▸ **Aim of the exercise**
Reproduce the data in full, exactly as given, leaving images out.

-- Opening Marker --

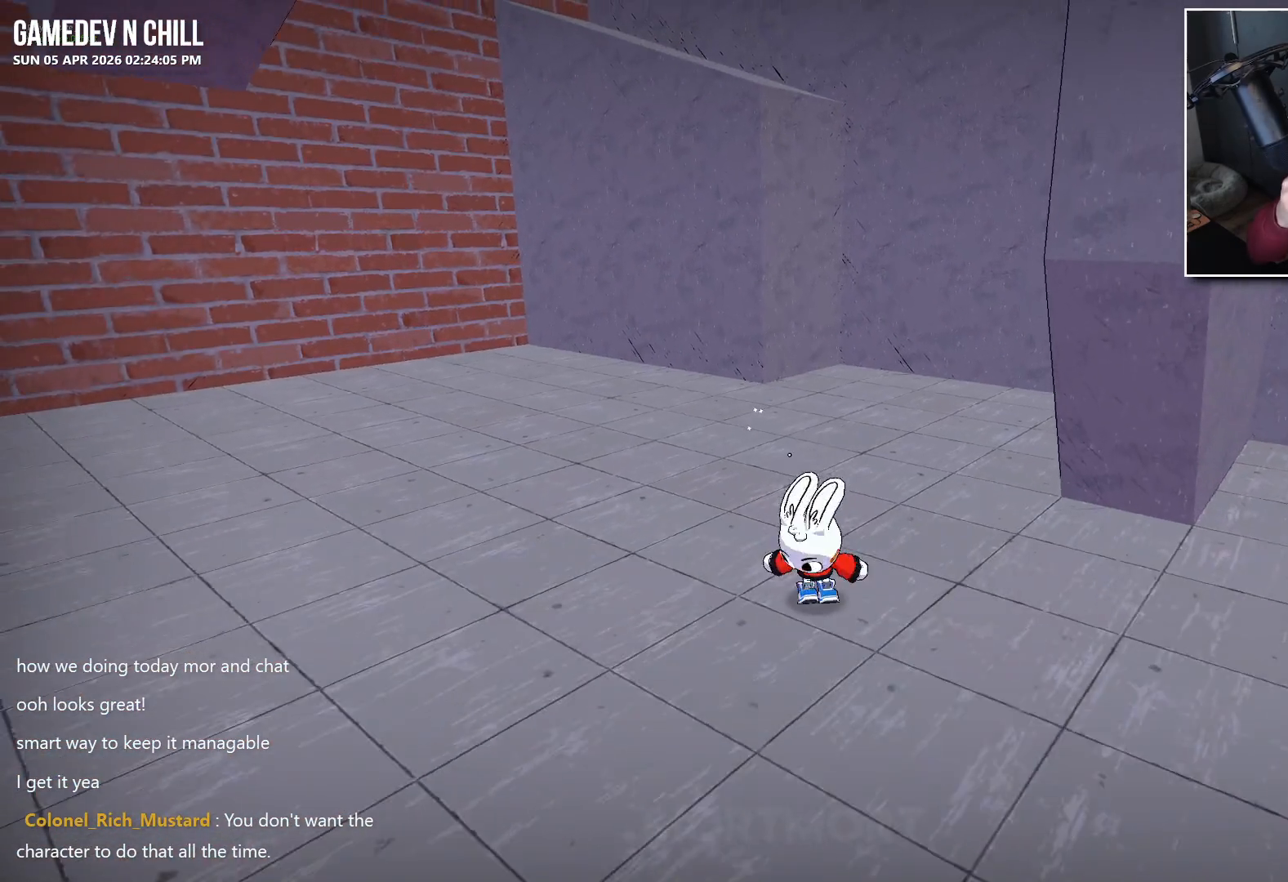
{"buttons": [], "left_stick": "center", "right_stick": "center", "events": []}
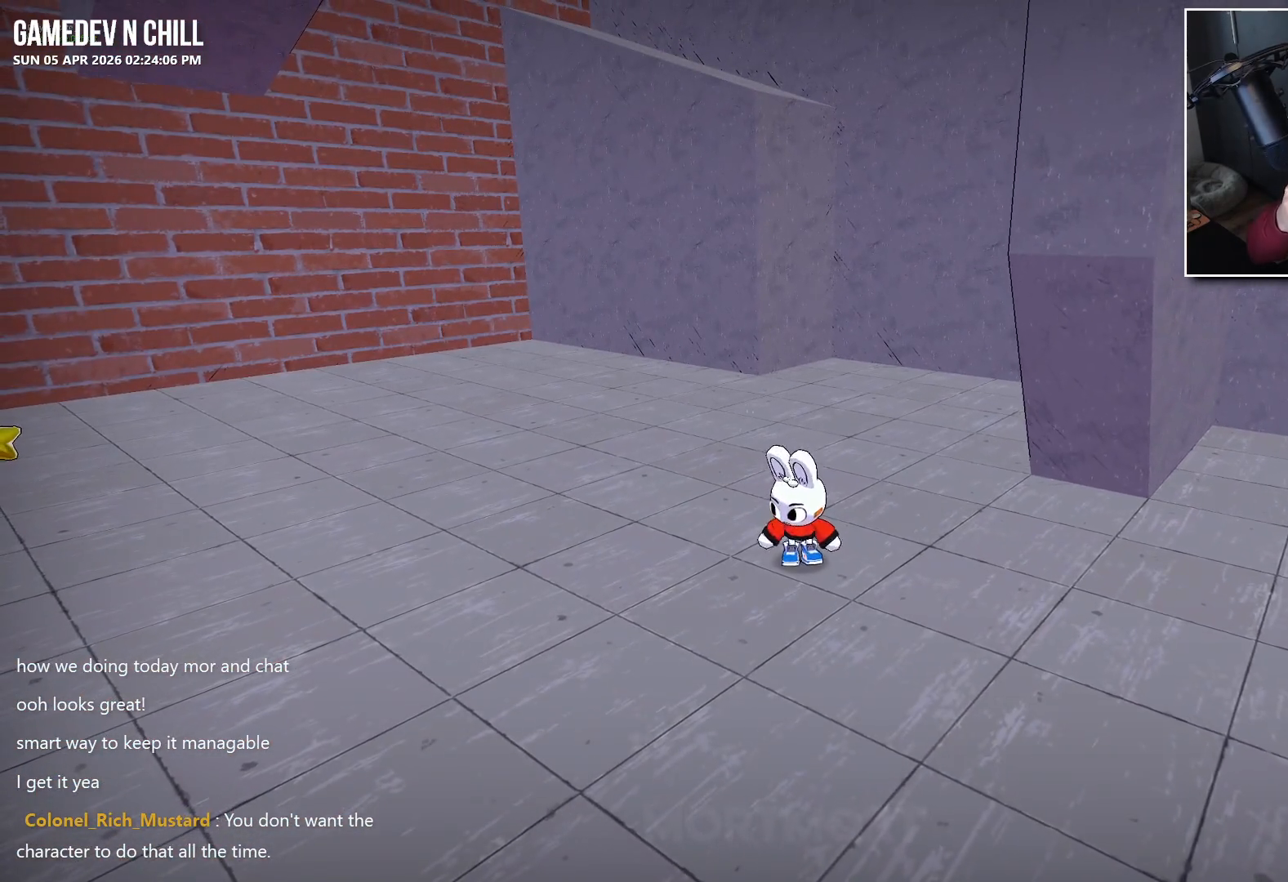
{"buttons": [], "left_stick": "center", "right_stick": "center", "events": [[133, "left_stick", "up"], [383, "left_stick", "center"]]}
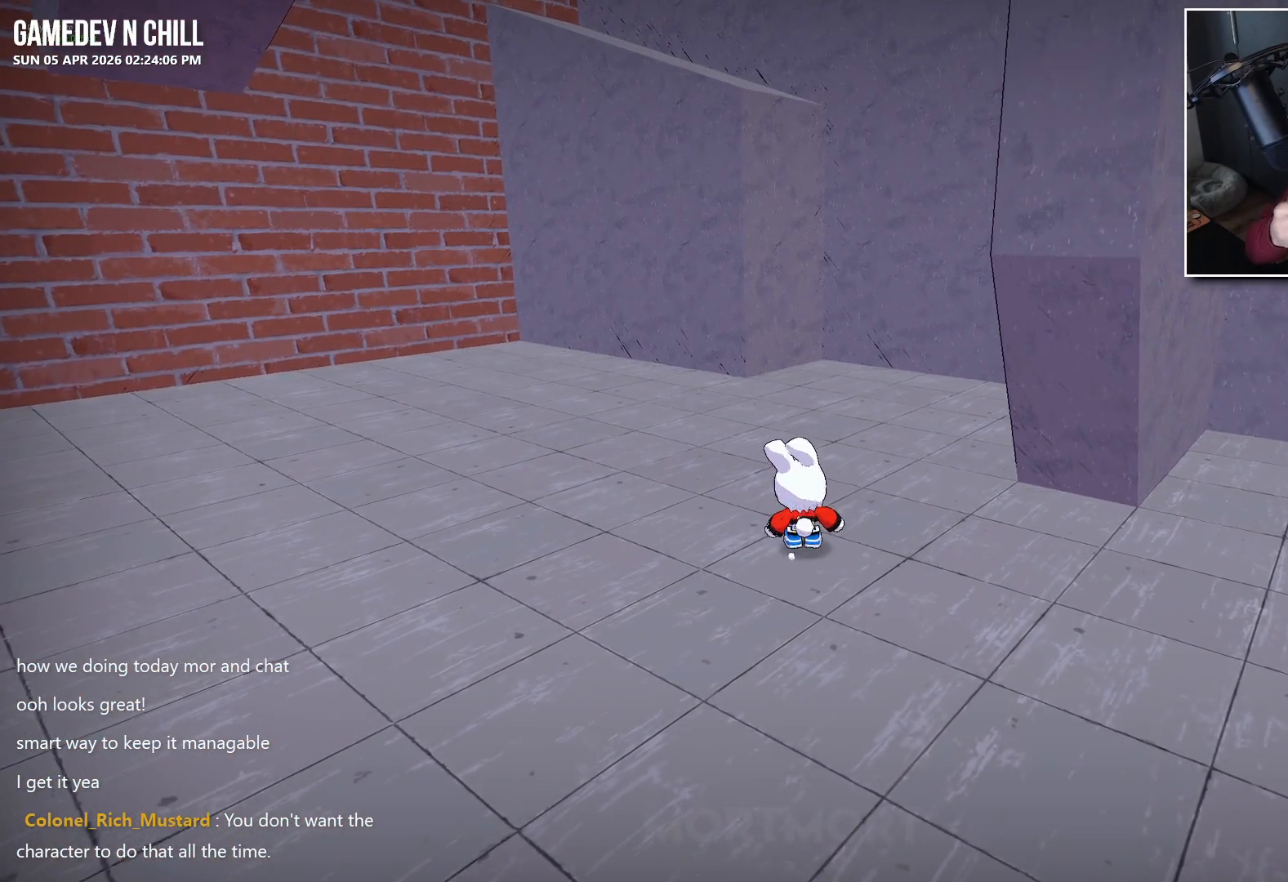
{"buttons": [], "left_stick": "center", "right_stick": "center", "events": [[300, "left_stick", "up"], [433, "left_stick", "center"]]}
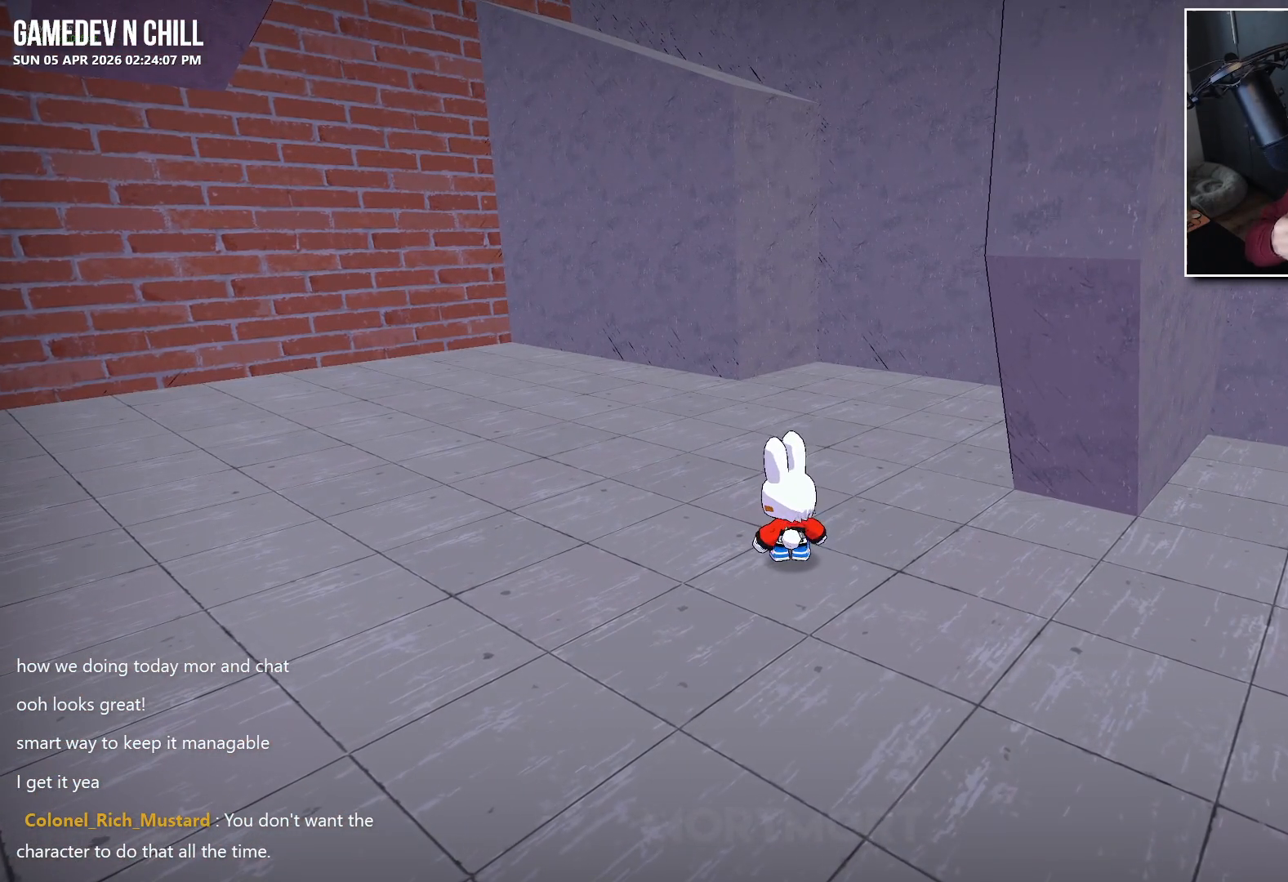
{"buttons": [], "left_stick": "center", "right_stick": "center", "events": []}
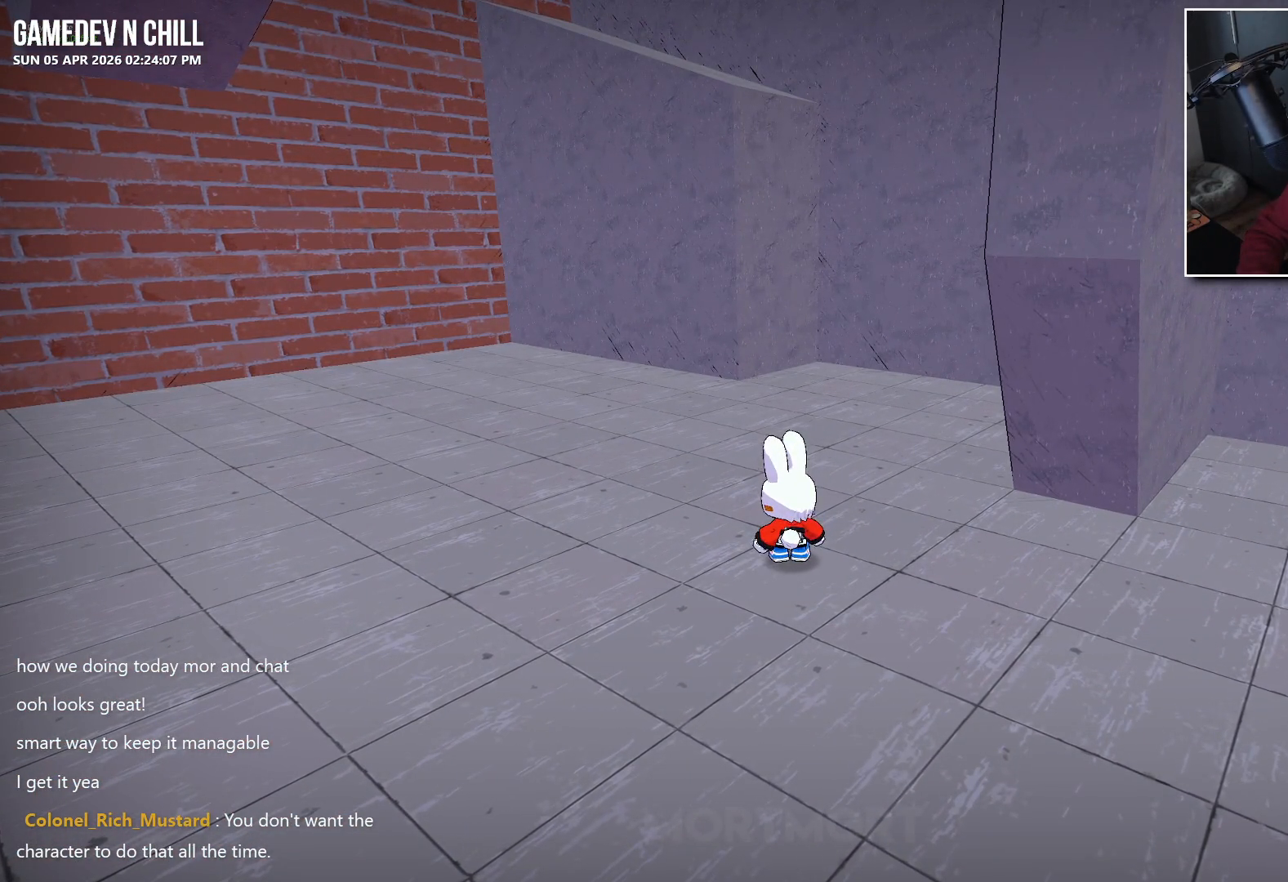
{"buttons": [], "left_stick": "center", "right_stick": "center", "events": []}
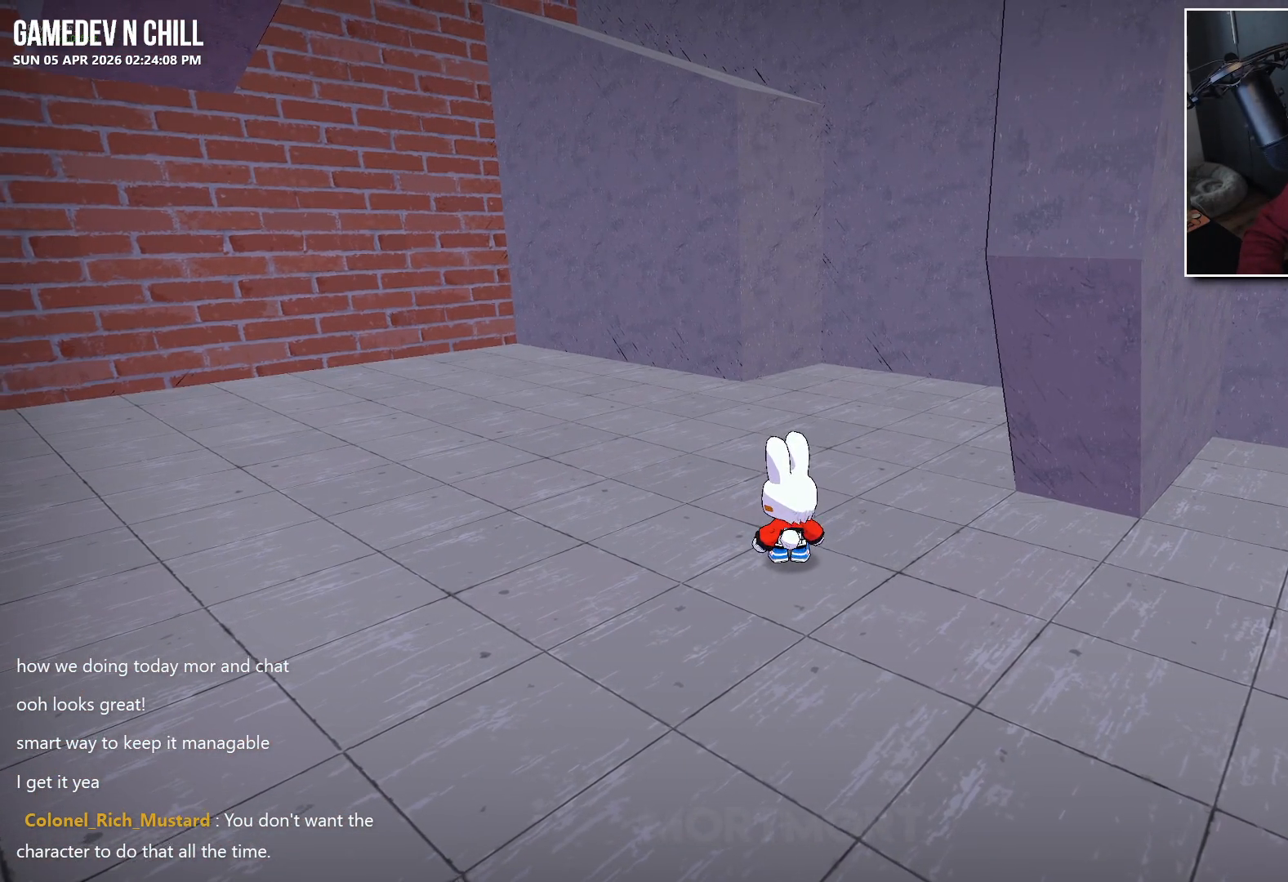
{"buttons": [], "left_stick": "center", "right_stick": "center", "events": []}
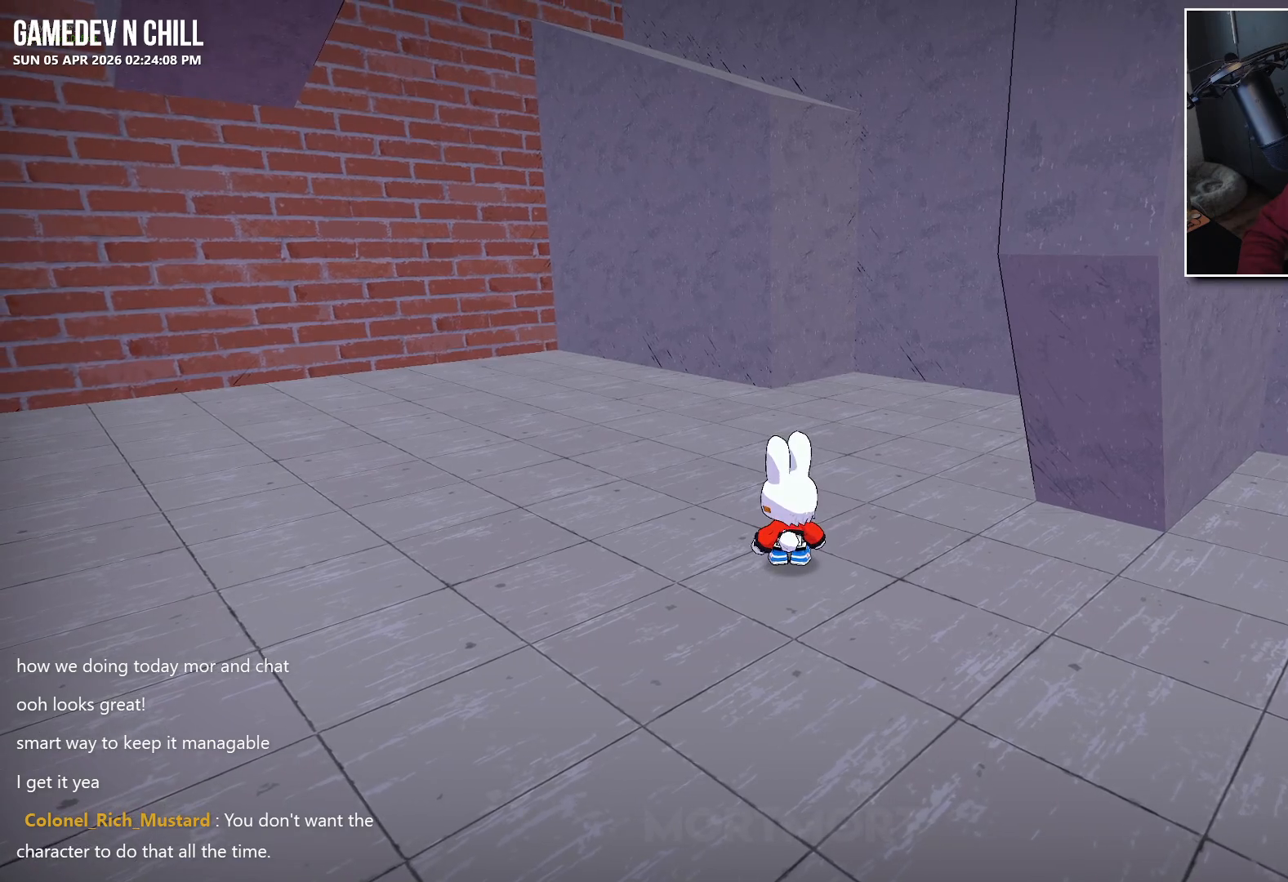
{"buttons": [], "left_stick": "center", "right_stick": "center", "events": []}
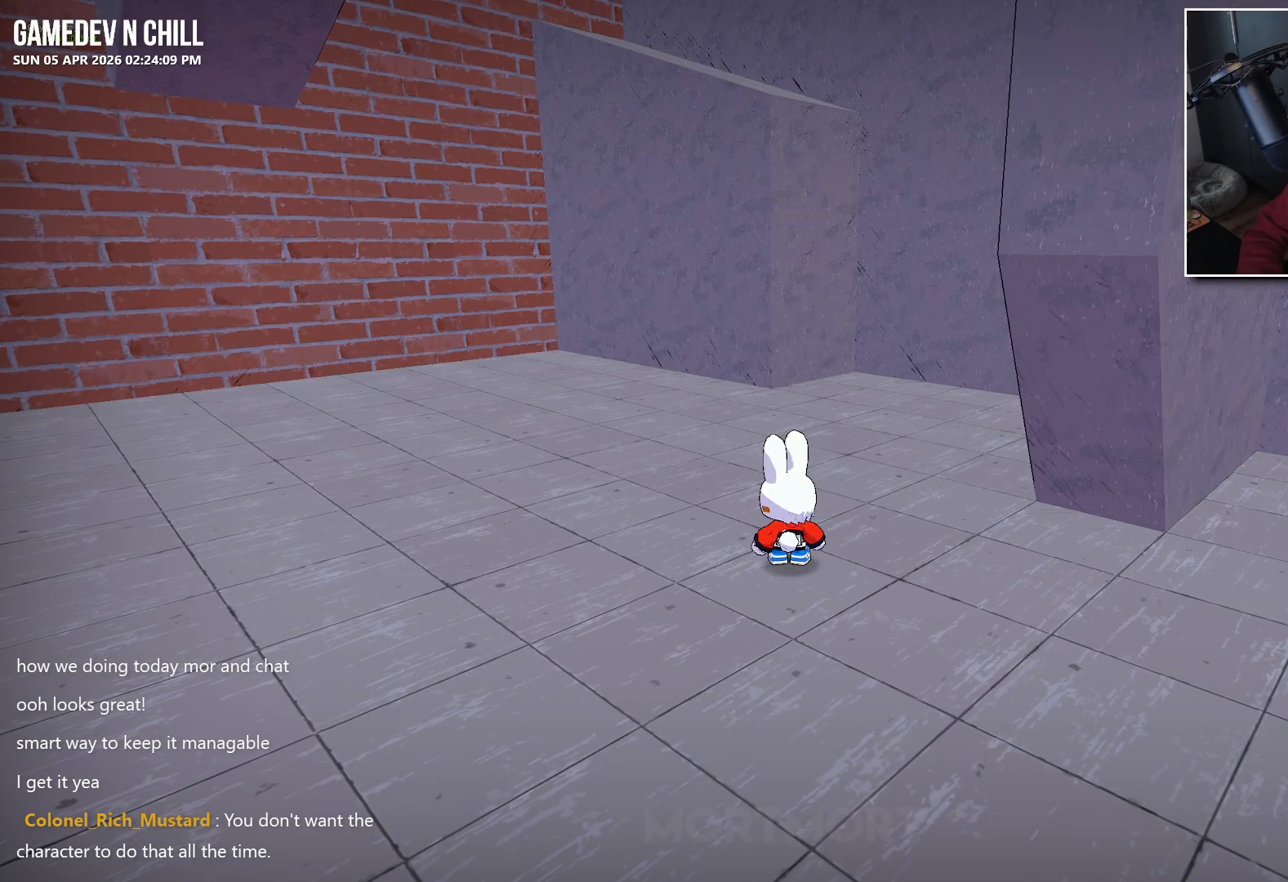
{"buttons": [], "left_stick": "center", "right_stick": "center", "events": []}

-- Closing Marker --

▸ **Response box**
{"buttons": [], "left_stick": "center", "right_stick": "center", "events": []}
{"buttons": [], "left_stick": "center", "right_stick": "center", "events": [[133, "left_stick", "up"], [383, "left_stick", "center"]]}
{"buttons": [], "left_stick": "center", "right_stick": "center", "events": [[300, "left_stick", "up"], [433, "left_stick", "center"]]}
{"buttons": [], "left_stick": "center", "right_stick": "center", "events": []}
{"buttons": [], "left_stick": "center", "right_stick": "center", "events": []}
{"buttons": [], "left_stick": "center", "right_stick": "center", "events": []}
{"buttons": [], "left_stick": "center", "right_stick": "center", "events": []}
{"buttons": [], "left_stick": "center", "right_stick": "center", "events": []}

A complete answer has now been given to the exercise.